If you win a major championship, regardless of whether you are a PGA Tour member or not, you should be invited to the playoffs. Adding Rory McIlroy and Darren Clarke certainly wouldn’t have been a bad thing this year. And two more players in a 125-player field – even four if that somehow occurred – is hardly a big deal. Like everyone else, McIlroy and Clarke would start at zero and have to play their way into the next rounds.

Finally, the Tour Championship. The event has become a complete yawn. Changing it can’t possibly hurt and might help it a good deal.

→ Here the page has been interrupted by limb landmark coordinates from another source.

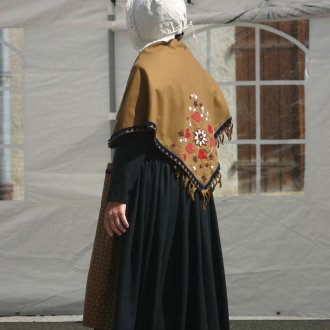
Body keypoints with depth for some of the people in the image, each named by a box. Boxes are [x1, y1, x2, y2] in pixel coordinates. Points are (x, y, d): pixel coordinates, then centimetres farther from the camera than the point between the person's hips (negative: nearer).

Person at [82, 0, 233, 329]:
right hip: (191, 193, 7)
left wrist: (118, 197, -20)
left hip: (153, 191, -7)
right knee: (188, 273, 12)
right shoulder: (192, 65, 12)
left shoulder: (147, 65, -9)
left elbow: (133, 137, -17)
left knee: (145, 278, -6)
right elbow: (220, 120, 16)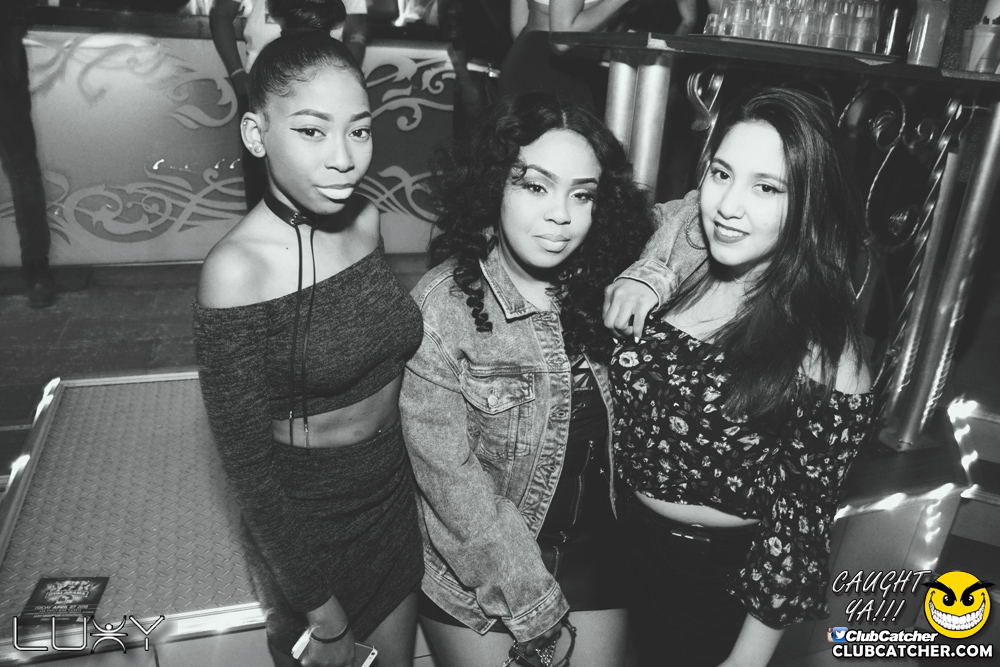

Send 32 players to Atlanta. Make it a match-play event – winner-take-all. No more projections on a player needing to finish T-3 to win the FedEx Cup or T-8 to finish fourth. The guys who play the best the first three weeks advance to Atlanta and are seeded based on how they played those three weeks. The winner that final week gets the $10 million whether he’s seeded No. 1 or No. 32.

Do not start with the tired, “TV will never go for it,” argument. Because the ratings will be lower? Worst case they’d drop so little that no one would notice. Best case, if you get a compelling 18-hole final you might actually get higher ratings. Imagine, a year from now, McIlroy vs. Rickie Fowler or Ryo Ishikawa. Or maybe the old men creak their way through and we get Woods vs. Mickelson. If you don’t get that, so what? The ratings stay low but at least you get a true finish, a dramatic and different finish.

That’s the problem with the playoffs. If you remove the Tour’s constant hype, never-ending ads and hyperbole, they’re just four big money tournaments where the rich get richer. In reality they aren’t any different than the Texas Swing, the Florida Swing or any other non-major event.

If you want playoffs make them real playoffs, accept that they’ll never mean as much as the majors then make them as dramatic and fair as you possibly can.

Instead of telling us how special they are do something to actually make them special. It isn’t easy. But it isn't impossible either.